_SEITENAUSZUG_

#####

Der Doktorand David Manzheley (29) veranstaltet mehrmals im Jahr schwule Feten in seiner Wohnung im Stadtzentrum von Brüssel. Er lädt etwa 10 Freunde ein und jeder bringt noch jemanden mit: „Wir reden ein bisschen, wir trinken ein bisschen - wie in einem Café. Der einzige Unterschied ist, dass wir zwischendurch auch Sex haben.“

Jetzt hat die Brüssler Polizei mit großem Aufgebot eine seiner Partys gestürmt: offizielle Begründung: Ruhestörung und Verstoß gegen die Ausgangssperre. Personalien feststellen. Bußgeld. Ende der Party.

Nun, nicht so ganz. Schon die Ausweiskontrolle stieß auf Hindernisse. Die Männer waren ja nackt, konnten sich also schwer ausweisen. Der prominenteste Partygast versuchte gar, über die Dachrinne zu entkommen. Leider hat er sich dabei verletzt, musste sich ergeben und sorgt seither für internationale Schlagzeilen.

Was in Ungarn alle wussten, die es wissen wollten, jetzt weiß es die ganze Welt: Der ungarische Europa-Abgeordnete József Szájer (59) ist schwul. Der Ehemann und Vater einer Tochter zählt zum Urgestein der konservativen Fidesz-Partei. 1988 Gründungsmitglied, dann Fraktionsvorsitzender, Vizepräsident, Europa-Abgeordneter und immer wieder Spezialist in Verfassungsfragen.

Er kämpfte dafür, das Leben von Schulen in Ungarn so unglücklich wie möglich zu machen. Unermüdlich stritt er gegen die Ehe für alle, gegen Gleichberechtigung und Akzeptanz von LGBT.

Dass sich Ungarn zunehmend zu einem minderheitenfeindlichen Autokraten-Staat entwickelt, verdankt es unter anderem Szájer. Er hat maßgeblich an der 2012 in Kraft getretenen Verfassung mitgeschrieben. Dort wurde verankert, dass eine Ehe nur aus einem Mann und einer Frau bestehen kann.

2015 wurden Szájer und sein Kollege Máté Kocsis (39) als schwul geoutet. Kocsis klagte wegen Verleumdung und verlor in 2. Instanz. Es ist also sicher auszuschließen, dass dem ungarischen Ministerpräsidenten Viktor Orbán (57) die sexuellen Interessen seines engen Vertrauten und Parteifreundes unbekannt waren.

Nach vielen Jahren gemeinsamer politischer Arbeit hat er Szájer jetzt einfach fallen gelassen wie eine heiße Kartoffel. Das längst bekannte Verhalten von Szájer sei plötzlich nicht mehr kompatibel mit den Werten der politischen Gemeinschaft. Szájer trat darauf aus der Partei aus, die er vor über 30 Jahren mitbegründet hat und deren schwulenfeindliche Politik er grundlegend mitgestaltet hat.

#####

Pro Seite ausgelesener Text:

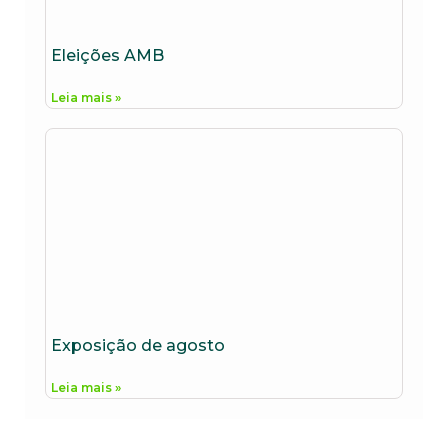
Eleições AMB
Leia mais »
Exposição de agosto
Leia mais »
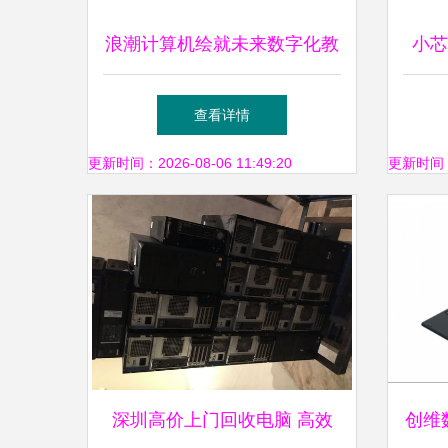
浪潮计算机绘就未来数字化教
小芯
育新蓝图 装备展“智慧课堂
开启
查看详情
2.0”引领创新浪潮
更新时间：2026-08-06 11:49:20
更新时间：20
深圳高价上门回收电脑 高效
创维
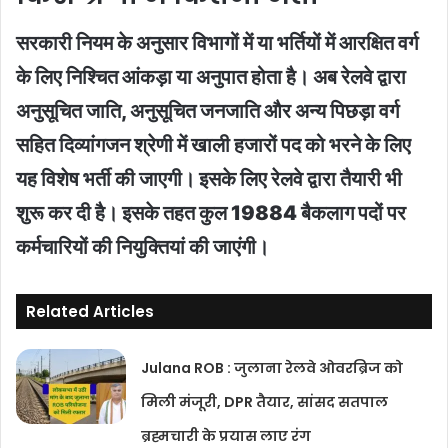
सरकारी नियम के अनुसार विभागों में या भर्तियों में आरक्षित वर्ग
के लिए निश्चित आंकड़ा या अनुपात होता है। अब रेलवे द्वारा
अनुसूचित जाति, अनुसूचित जनजाति और अन्य पिछड़ा वर्ग
सहित दिव्यांगजन श्रेणी में खाली हजारों पद को भरने के लिए
यह विशेष भर्ती की जाएगी। इसके लिए रेलवे द्वारा तैयारी भी
शुरू कर दी है। इसके तहत कुल 19884 बैकलाग पदों पर
कर्मचारियों की नियुक्तियां की जाएंगी।
Related Articles
Julana ROB : जुलाना रेलवे ओवरब्रिज को
मिली मंजूरी, DPR तैयार, सांसद सतपाल
ब्रह्मचारी के प्रयास लाए रंग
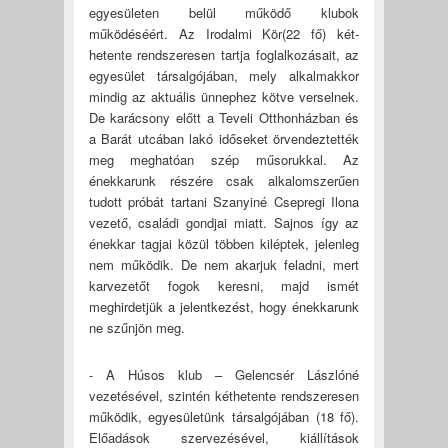
egyesületen belül működő klubok
működéséért. Az Irodalmi Kör(22 fő) két-
hetente rendszeresen tartja foglalkozásait, az
egyesület társalgójában, mely alkalmakkor
mindig az aktuális ünnephez kötve verselnek.
De karácsony előtt a Teveli Otthonházban és
a Barát utcában lakó időseket örvendeztették
meg meghatóan szép műsorukkal. Az
énekkarunk részére csak alkalomszerűen
tudott próbát tartani Szanyiné Csepregi Ilona
vezető, családi gondjai miatt. Sajnos így az
énekkar tagjai közül többen kiléptek, jelenleg
nem működik. De nem akarjuk feladni, mert
karvezetőt fogok keresni, majd ismét
meghirdetjük a jelentkezést, hogy énekkarunk
ne szűnjön meg.
- A Húsos klub – Gelencsér Lászlóné
vezetésével, szintén kéthetente rendszeresen
működik, egyesületünk társalgójában (18 fő).
Előadások szervezésével, kiállítások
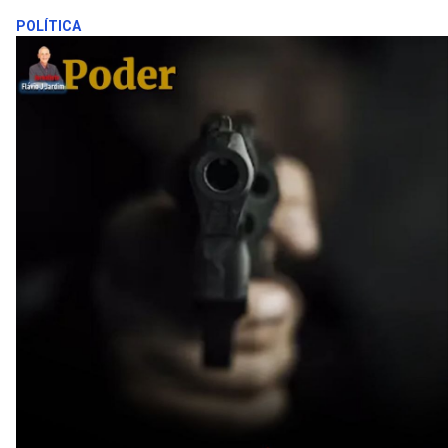
POLÍTICA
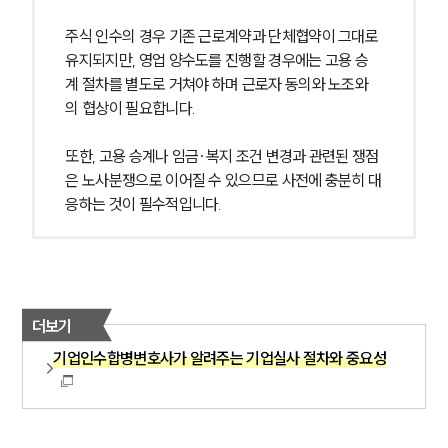
주식 인수의 경우 기존 근로계약과 단체협약이 그대로 
유지되지만, 영업 양수도를 진행할 경우에는 고용 승
계 절차를 별도로 거쳐야 하며 근로자 동의와 노조와
의 협상이 필요합니다.
또한, 고용 승계나 임금·복지 조건 변경과 관련된 쟁점
은 노사분쟁으로 이어질 수 있으므로 사전에 충분히 대
응하는 것이 필수적입니다.
더보기
기업인수합병변호사가 알려주는 기업실사 절차와 중요성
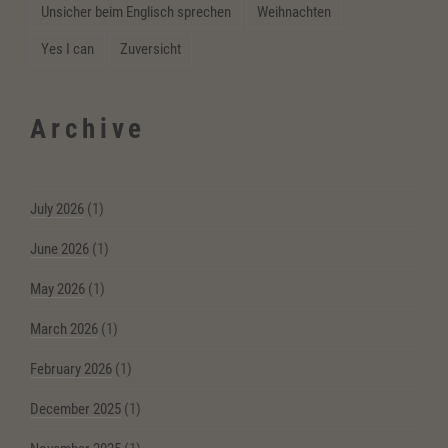
Unsicher beim Englisch sprechen
Weihnachten
Yes I can
Zuversicht
Archive
July 2026
(1)
June 2026
(1)
May 2026
(1)
March 2026
(1)
February 2026
(1)
December 2025
(1)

#####

_AUFGABEN_
A – Gib aus dem Seitenauszug den Abschnitt, der mit „Jetzt hat die“ beginnt und mit „Ende der Party.“ endet, wortgetreu wieder.
B – Tausche in den Einträgen, beginnend am Anfang der Einträge und endend mit der Zeile, die „ब्रह्मचारी के प्रयास लाए रंग“ enthält, jedes „Leia mais“ gegen „Weiterlesen“ aus und gib nur diesen Teil sonst unverändert wieder. Lass die Bilder dabei weg.

_LÖSUNGEN_
A –
Jetzt hat die Brüssler Polizei mit großem Aufgebot eine seiner Partys gestürmt: offizielle Begründung: Ruhestörung und Verstoß gegen die Ausgangssperre. Personalien feststellen. Bußgeld. Ende der Party.

B –
Eleições AMB
Weiterlesen »
Exposição de agosto
Weiterlesen »
浪潮计算机绘就未来数字化教
小芯
育新蓝图 装备展“智慧课堂
开启
查看详情
2.0”引领创新浪潮
更新时间：2026-08-06 11:49:20
更新时间：20
深圳高价上门回收电脑 高效
创维
सरकारी नियम के अनुसार विभागों में या भर्तियों में आरक्षित वर्ग
के लिए निश्चित आंकड़ा या अनुपात होता है। अब रेलवे द्वारा
अनुसूचित जाति, अनुसूचित जनजाति और अन्य पिछड़ा वर्ग
सहित दिव्यांगजन श्रेणी में खाली हजारों पद को भरने के लिए
यह विशेष भर्ती की जाएगी। इसके लिए रेलवे द्वारा तैयारी भी
शुरू कर दी है। इसके तहत कुल 19884 बैकलाग पदों पर
कर्मचारियों की नियुक्तियां की जाएंगी।
Related Articles
Julana ROB : जुलाना रेलवे ओवरब्रिज को
मिली मंजूरी, DPR तैयार, सांसद सतपाल
ब्रह्मचारी के प्रयास लाए रंग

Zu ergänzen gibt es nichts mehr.